Do you ever think about the environmental and social impact of your fashion choices? This is the second most-polluting industry, with large ethical issues on labour exploitation, but your informed decisions can make a difference.
Yes, we all expect the ideal dress to make us look our best and feel great. But since we are smart, educated women, we should also be expecting something more - which is for it to be produced in an ethical, responsible way.
Over the past few years I have become more and more preoccupied with this subject and with finding ways to make Deilani eco- and social- friendlier every day. However, the key component of this project is you and your willingness to make sustainability a priority. So here are some ideas on what sustainable fashion means and on how we – both industry and consumers – can choose to make a positive difference.
The goal here is to minimize our negative impact on the environment, but also to encourage fair treatment of textile laborers. Labels like “Made in India” or “Made in Bangladesh” make me think twice, after having read about child labour in those countries. The social component of sustainability is a difficult one, since it is impossible to know who everyone in the supply chain is, but I, personally, feel more at peace when choosing garments and fabrics that are made in Europe.

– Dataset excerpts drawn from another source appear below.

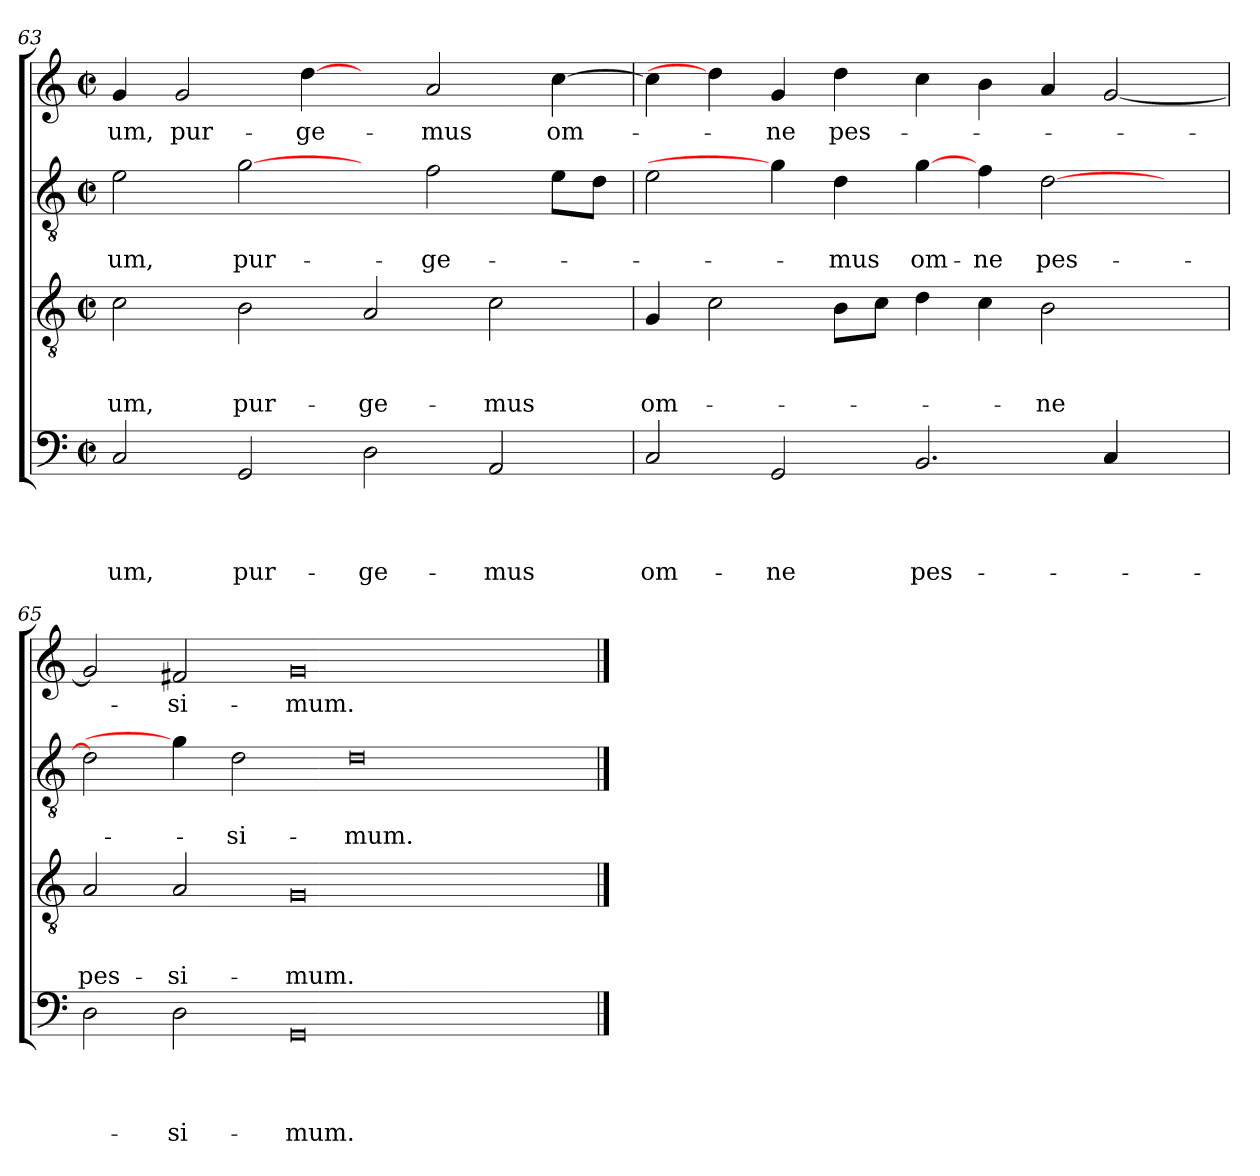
**kern	**text	**text	**text	**text	**kern	**text	**text	**text	**kern	**text	**text	**kern	**text
*part4	*part4	*part4	*part4	*part4	*part3	*part3	*part3	*part3	*part2	*part2	*part2	*part1	*part1
*staff4	*staff4	*staff4	*staff4	*staff4	*staff3	*staff3	*staff3	*staff3	*staff2	*staff2	*staff2	*staff1	*staff1
*clefF4	*	*	*	*	*clefGv2	*	*	*	*clefGv2	*	*	*clefG2	*
*k[]	*	*	*	*	*k[]	*	*	*	*k[]	*	*	*k[]	*
*C:	*	*	*	*	*C:	*	*	*	*C:	*	*	*C:	*
*M2/2	*	*	*	*	*M2/2	*	*	*	*M2/2	*	*	*M2/2	*
*met(c|)	*	*	*	*	*met(c|)	*	*	*	*met(c|)	*	*	*met(c|)	*
=63	=63	=63	=63	=63	=63	=63	=63	=63	=63	=63	=63	=63	=63
!	!	!	!	!LO:LY:b	!	!	!	!LO:LY:b	!	!	!LO:LY:b	!	!LO:LY:b
2C/	.	.	.	-um,	2c\	.	.	-um,	2e\	.	-um,	4g/	-um,
!	!	!	!	!	!	!	!	!	!	!	!	!	!LO:LY:b
.	.	.	.	.	.	.	.	.	.	.	.	2g/	pur-
!	!	!	!	!LO:LY:b	!	!	!	!LO:LY:b	!	!	!LO:LY:b	!	!
2GG/	.	.	.	pur-	2B\	.	.	pur-	[2g\	.	pur-	.	.
!	!	!	!	!	!	!	!	!	!	!	!	!	!LO:LY:b
.	.	.	.	.	.	.	.	.	.	.	.	[4dd\	-ge-
!	!	!	!	!LO:LY:b	!	!	!	!LO:LY:b	!	!	!	!	!
2D\	.	.	.	-ge-	2A/	.	.	-ge-	4ryy	.	.	4ryy	.
!	!	!	!	!	!	!	!	!	!	!	!LO:LY:b	!	!LO:LY:b
.	.	.	.	.	.	.	.	.	2f\	.	-ge-	2a/	-mus
!	!	!	!	!LO:LY:b	!	!	!	!LO:LY:b	!	!	!	!	!
2AA/	.	.	.	-mus	2c\	.	.	-mus	.	.	.	.	.
!	!	!	!	!	!	!	!	!	!	!	!	!	!LO:LY:b
.	.	.	.	.	.	.	.	.	8e\L	.	.	[4cc\	om-
.	.	.	.	.	.	.	.	.	8d\J	.	.	.	.
=64	=64	=64	=64	=64	=64	=64	=64	=64	=64	=64	=64	=64	=64
!	!	!	!	!LO:LY:b	!	!	!	!LO:LY:b	!	!	!	!	!
2C/	.	.	.	om-	4G/	.	.	om-	2e\	.	.	4cc\]	.
.	.	.	.	.	2c\	.	.	.	.	.	.	4dd\]	.
!	!	!	!	!LO:LY:b	!	!	!	!	!	!	!	!	!LO:LY:b
2GG/	.	.	.	-ne	.	.	.	.	4g\]	.	.	4g/	-ne
!	!	!	!	!	!	!	!	!	!	!	!LO:LY:b	!	!LO:LY:b
.	.	.	.	.	8B\L	.	.	.	4d\	.	-mus	4dd\	pes-
.	.	.	.	.	8c\J	.	.	.	.	.	.	.	.
!	!	!	!	!LO:LY:b	!	!	!	!	!	!	!LO:LY:b	!	!
2.BB/	.	.	.	pes-	4d\	.	.	.	[4g\	.	om-	4cc\	.
!	!	!	!	!	!	!	!	!	!	!	!LO:LY:b	!	!
.	.	.	.	.	4c\	.	.	.	4f\	.	-ne	4b\	.
!	!	!	!	!	!	!	!	!LO:LY:b	!	!	!LO:LY:b	!	!
.	.	.	.	.	2B\	.	.	-ne	[2d\	.	pes-	4a/	.
4C/	.	.	.	.	.	.	.	.	.	.	.	[2g/	.
4ryy	.	.	.	.	4ryy	.	.	.	4ryy	.	.	.	.
=65	=65	=65	=65	=65	=65	=65	=65	=65	=65	=65	=65	=65	=65
!	!	!	!	!	!	!	!	!LO:LY:b	!	!	!	!	!
2D\	.	.	.	.	2A/	.	.	pes-	2d\]	.	.	2g/]	.
!	!	!	!	!LO:LY:b	!	!	!	!LO:LY:b	!	!	!	!	!LO:LY:b
2D\	.	.	.	-si-	2A/	.	.	-si-	4g\]	.	.	2f#X/	-si-
!	!	!	!	!	!	!	!	!	!	!	!LO:LY:b	!	!
.	.	.	.	.	.	.	.	.	2d\	.	-si-	.	.
!	!	!	!	!LO:LY:b	!	!	!	!LO:LY:b	!	!	!	!	!LO:LY:b
0GG	.	.	.	-mum.	0G	.	.	-mum.	.	.	.	0g	-mum.
!	!	!	!	!	!	!	!	!	!	!	!LO:LY:b	!	!
.	.	.	.	.	.	.	.	.	0d	.	-mum.	.	.
4ryy	.	.	.	.	4ryy	.	.	.	.	.	.	4ryy	.
==	==	==	==	==	==	==	==	==	==	==	==	==	==
*-	*-	*-	*-	*-	*-	*-	*-	*-	*-	*-	*-	*-	*-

The most sustainable materials are the natural ones, so you might want to choose fabrics made from natural or recycled fibres. If you aspire to help reduce the use of pesticides, choose organic fabrics whenever you can.
Another critical issue is dyeing, which can produce enormous amounts of chemical waist. Just use Google search and look at the images of rivers polluted because of textile dyes. You’ll never want to wear that “red” dress ever again! That is why, at Deilani, we favour European textile producers who are using the digital inkjet printing technology, a modern technique (patented in 1968) - more expensive than the traditional ones, but eco-friendly.
Learning about fibres, fabrics, production methods and technology is complex and time consuming, but what is simple to understand and remember is this (I am borrowing a few words from dresswelldogood.com):
We can make ethical choices simply by stepping away from the fast-fashion mentality, by purchasing clothing that we intend to get a lot of use out of.
My personal strategy is to buy less, to choose quality and timeless design. Apart from reducing the impact of human production and waste, you will discover that, especially after a certain age, these are the pieces of clothing you will enjoy most and feel most confident wearing.